Pour rejeter l’argument tiré de la voie de fait, la Cour de cassation juge que des gamètes humains ne constituent pas des biens au sens de l’article 1er du protocole additionnel n° 1 à la Convention de sauvegarde des droits de l’homme et des libertés fondamentales, eu égard à la portée économique et patrimoniale attachée à ce texte – s’appuyant sur un arrêt de la Cour européenne des droits de l’homme du 27 août 2015, n° 46470/11, suivant lequel : « En effet, eu égard à la portée économique et patrimoniale qui s’attache à cet article, les embryons humains ne sauraient être réduits à des « biens » au sens de cette disposition » – dont seule la personne peut en disposer et considère également que la liberté de procréer n’entre pas dans le champ de la liberté individuelle au sens de l’article 66 de la Constitution, selon lequel « Nul ne peut être arbitrairement détenu.

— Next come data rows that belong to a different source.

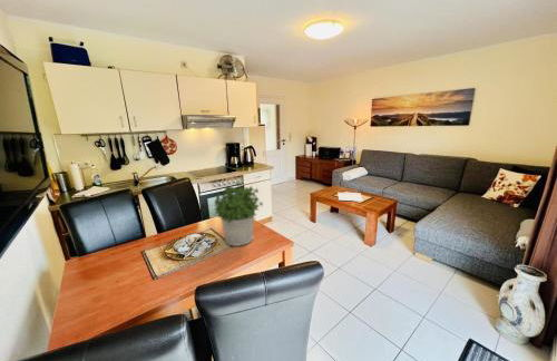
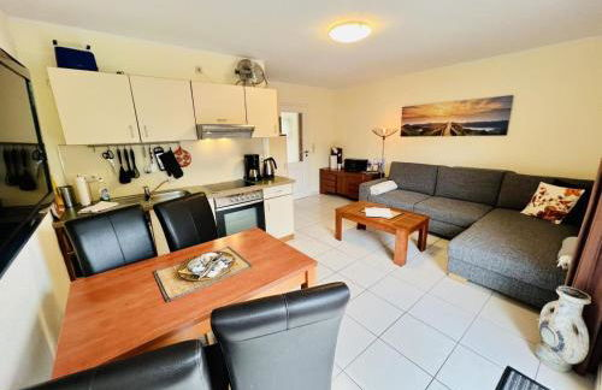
- potted plant [214,182,264,247]
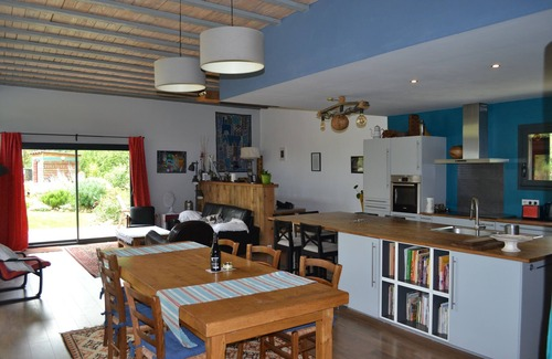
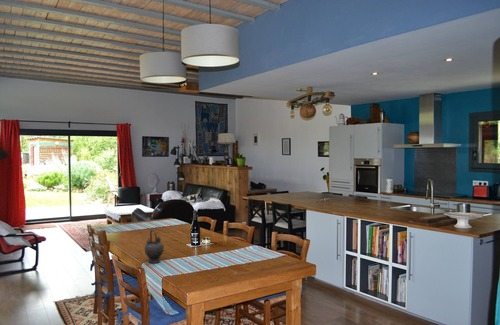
+ teapot [144,228,165,264]
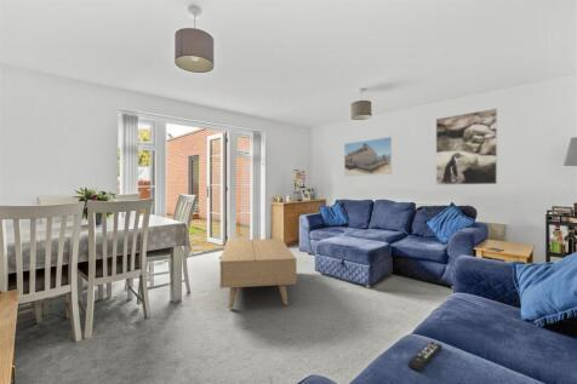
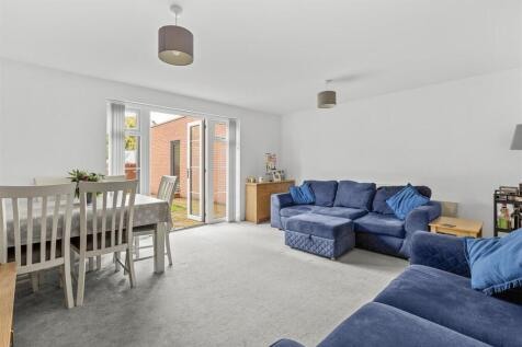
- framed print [435,108,498,187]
- remote control [407,340,442,372]
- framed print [343,136,393,177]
- coffee table [218,237,298,310]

L’autorité judiciaire, gardienne de la liberté individuelle, assure le respect de ce principe dans les conditions prévues par la loi. »
La première chambre civile retient sur ces éléments l’incompétence du juge judiciaire.
Selon certains auteurs, la motivation retenue par la Cour de cassation est constante et suit celle retenue par le Conseil d’État dans l’arrêt du 31 mai 2016, n° 396848, Gonzales Gomez. Cette décision de la première chambre s’inscrit également dans la lettre de l’article 18, alinéa 2, de la convention d’Oviedo du 4 avril 1997 sur les droits de l’homme et la biomédecine, relatif à la constitution d’embryons humains aux fins de recherche, mais surtout, elle suit l’interprétation stricte donnée par le Conseil constitutionnel de la notion de liberté individuelle de l’article 66 de la Constitution, pour qui le moyen tiré de son atteinte ne vise que les situations de privations de liberté (garde à vue, mesures de rétention et hospitalisation sans consentement).
Également, la Cour de cassation s’aligne sur sa jurisprudence au travers de laquelle, par un arrêt rendu en assemblée plénière, elle a considéré que le droit à la vie n’entrait pas dans le champ de la liberté individuelle au sens de l’article 66 de la Constitution (Cass., ass. plén. 28 juin 2019, n° 19-17.330).